Aux États-Unis, le marché de l’emploi traverse une zone de turbulences majeures, marquée par une hausse sensible du chômage et une stagnation des salaires. Bien que l’ampleur de la responsabilité de l’IA dans cette dégradation fasse l’objet de vifs débats, une certitude demeure : la colère des travailleurs gronde face à une technologie perçue comme une menace directe pour leur sécurité d'emploi.
En conséquence, un vent d’anxiété commence à gagner les cercles dirigeants. Ces derniers redoutent un retour de bâton social, alors même qu’ils continuent de vanter les mérites de cette révolution technologique.
L’alerte de Davos
Lors du sommet du Fonds Monétaire International (FMI) à Davos, Kristalina Georgieva, directrice générale de l’institution, a qualifié l’IA de moteur essentiel de la croissance économique.

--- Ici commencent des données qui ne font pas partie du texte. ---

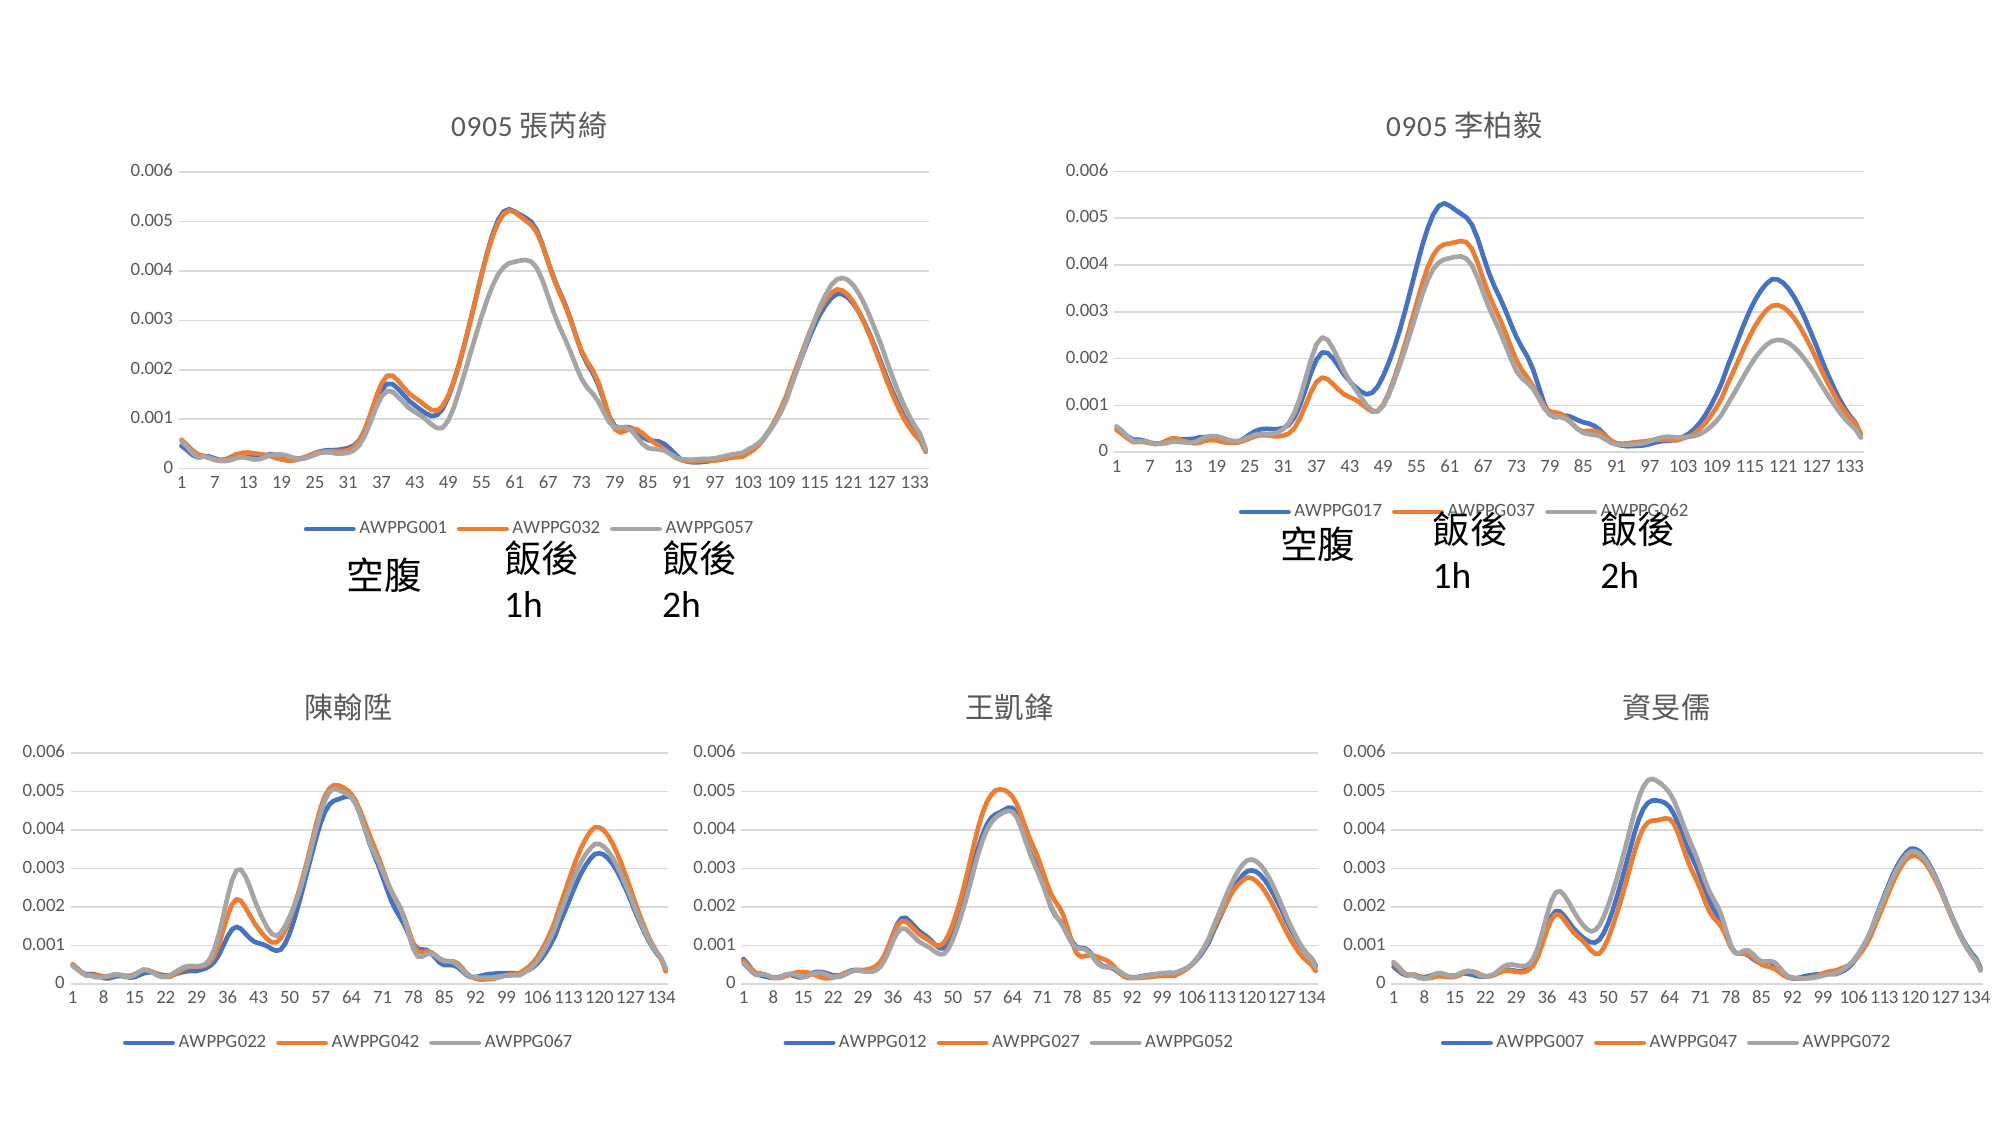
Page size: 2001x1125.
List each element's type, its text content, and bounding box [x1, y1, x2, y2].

text_box 飯後1h [489, 545, 595, 633]
chart [8, 659, 2000, 1059]
text_box 空腹 [331, 545, 438, 605]
text_box 空腹 [1265, 528, 1371, 574]
text_box 飯後 2h [647, 545, 753, 633]
chart [114, 76, 946, 545]
text_box 飯後 2h [1585, 528, 1691, 604]
text_box 飯後1h [1417, 528, 1524, 604]
chart [1049, 76, 1881, 528]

Toutefois, son discours était teinté d’une profonde inquiétude :
« Nous anticipons un gain de croissance allant jusqu’à 0,8 % dans les années à venir, mais l’IA déferle sur le marché du travail tel un tsunami. La plupart des pays et des entreprises ne sont pas préparés à un tel choc. »

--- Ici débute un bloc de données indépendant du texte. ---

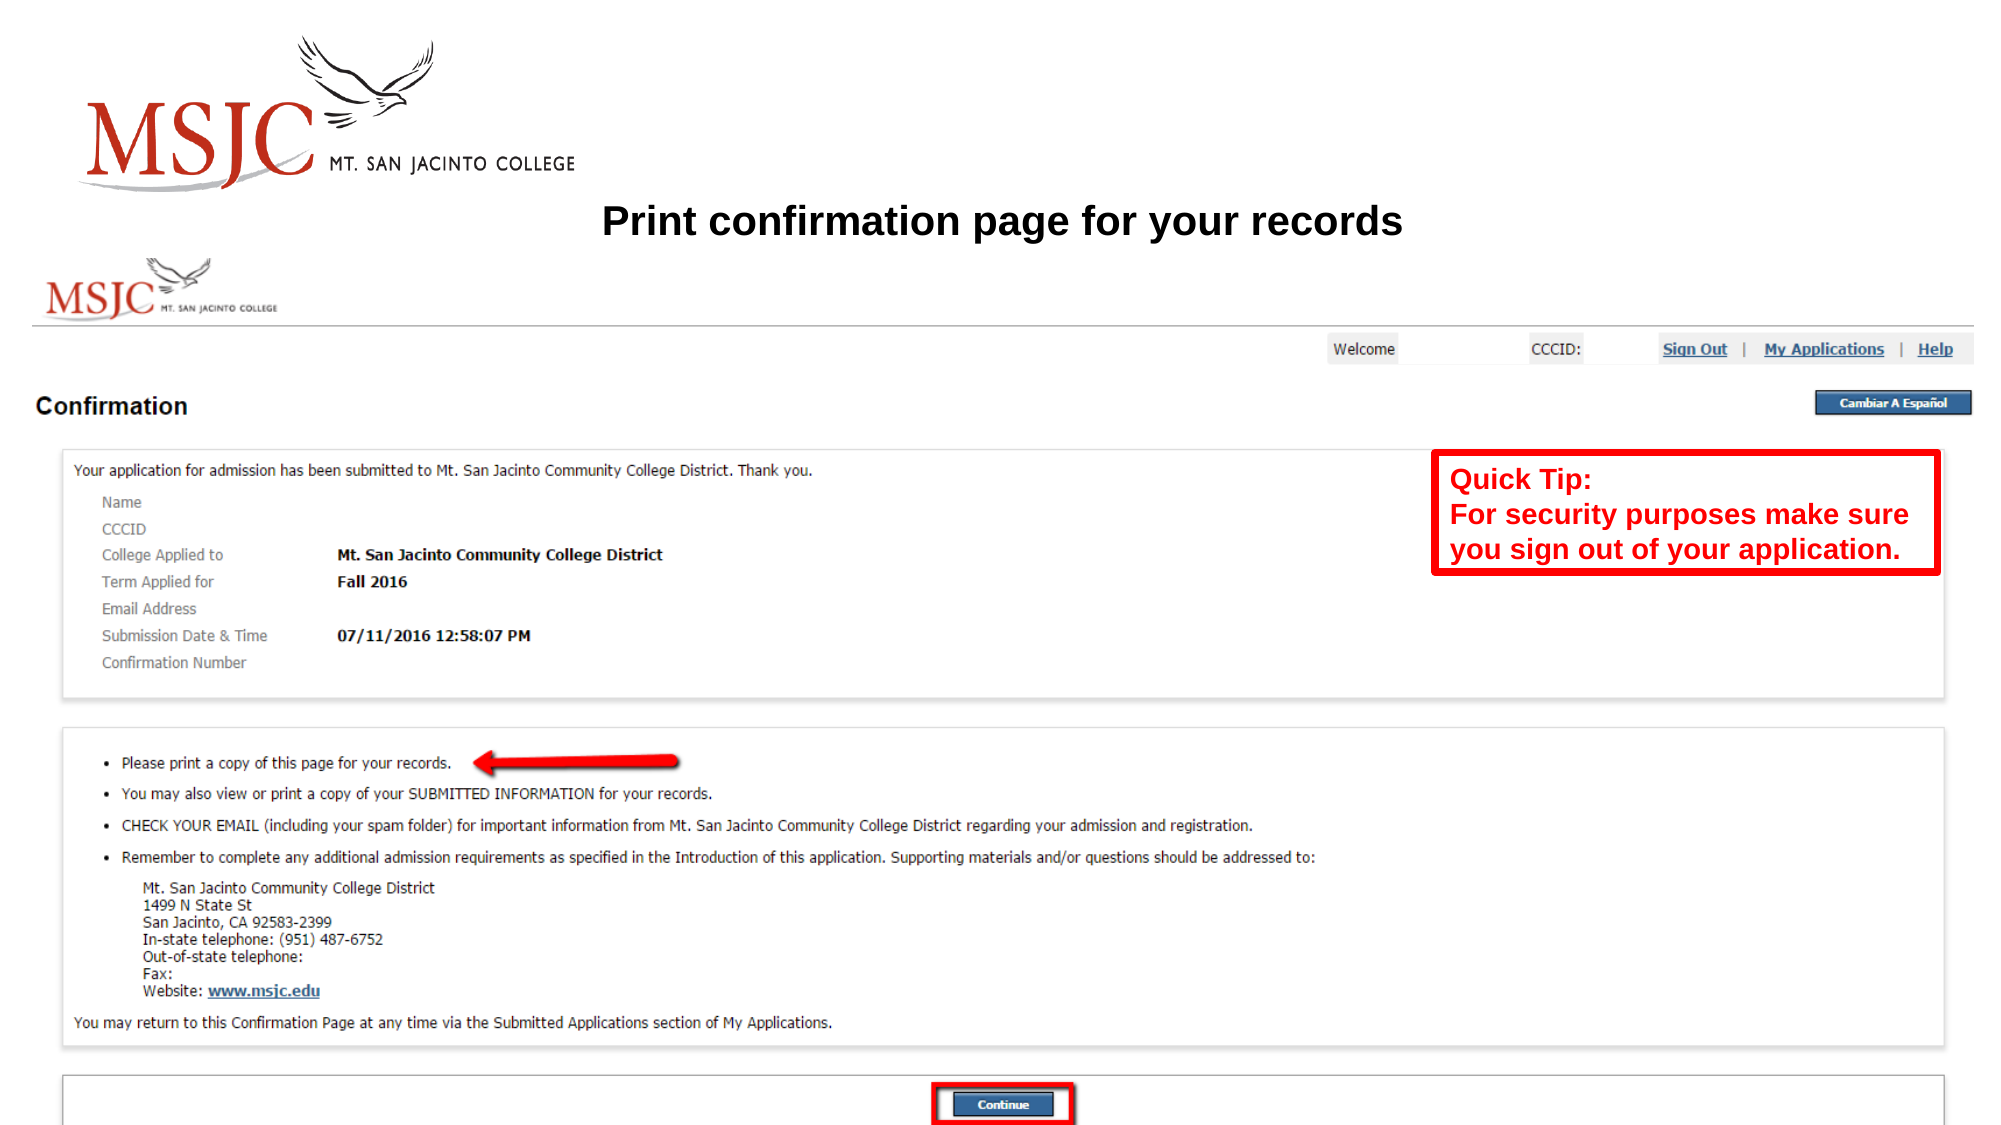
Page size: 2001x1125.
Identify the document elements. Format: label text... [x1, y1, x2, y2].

picture [32, 258, 1974, 1125]
picture [77, 35, 576, 192]
title Print confirmation page for your records [140, 193, 1866, 252]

Ces déclarations interviennent après une année noire marquée par des licenciements massifs et un ralentissement des recrutements, où les grandes firmes ont explicitement désigné l’IA comme coupable. En septembre dernier, Marc Benioff, PDG de Salesforce, justifiait la suppression de 4 000 postes dans le service client par un besoin moindre en ressources humaines grâce à l’automatisation. En octobre, Amazon franchissait un cap historique en supprimant 14 000 postes de cadres, citant l’IA comme facteur déterminant de cette restructuration.
Un fossé de méfiance
Le ressentiment croissant de l’opinion publique face à l’idée que l’IA s'accapare les emplois ne devrait pas surprendre le patronat. Selon le rapport Global Talent Trends 2026 du cabinet Mercer, relayé par CNBC, les craintes liées à la perte d’emploi due à l’IA sont passées de 28 % en 2024 à 40 % en 2026.

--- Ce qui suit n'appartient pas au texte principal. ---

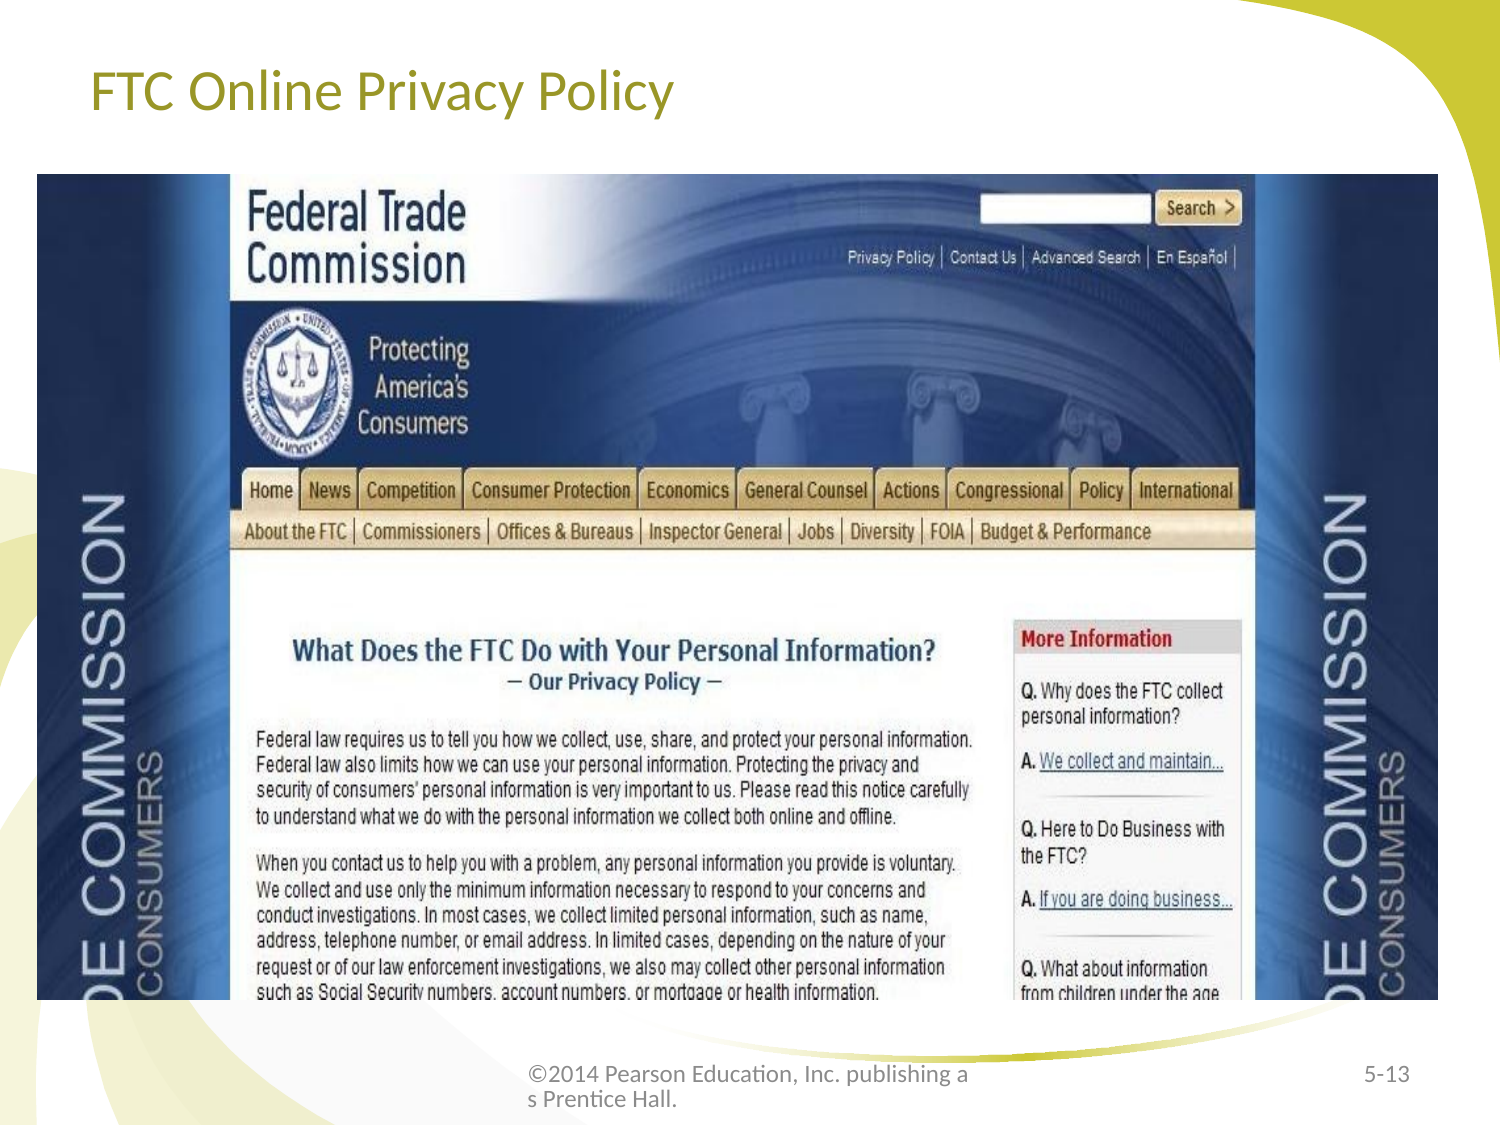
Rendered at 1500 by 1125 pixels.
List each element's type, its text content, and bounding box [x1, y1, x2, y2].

slide_number 5-13 [1074, 1042, 1425, 1103]
footer ©2014 Pearson Education, Inc. publishing as Prentice Hall. [512, 1042, 988, 1103]
title FTC Online Privacy Policy [75, 45, 1425, 173]
picture [37, 174, 1438, 1001]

L'étude révèle également que 62 % des salariés estiment que leurs dirigeants sous-estiment l’impact psychologique et émotionnel de cette transition. Un sentiment légitime : durant toute l’année écoulée, les cadres dirigeants ont multiplié les éloges sur cette prétendue révolution pour attirer des investissements colossaux, transformant ainsi radicalement les fondements de l’économie américaine.
Dans ce contexte, on ne peut blâmer les travailleurs pour leur méfiance. Dans la conjoncture actuelle, il semble qu'ils soient les seuls condamnés à payer le prix fort de cette mutation.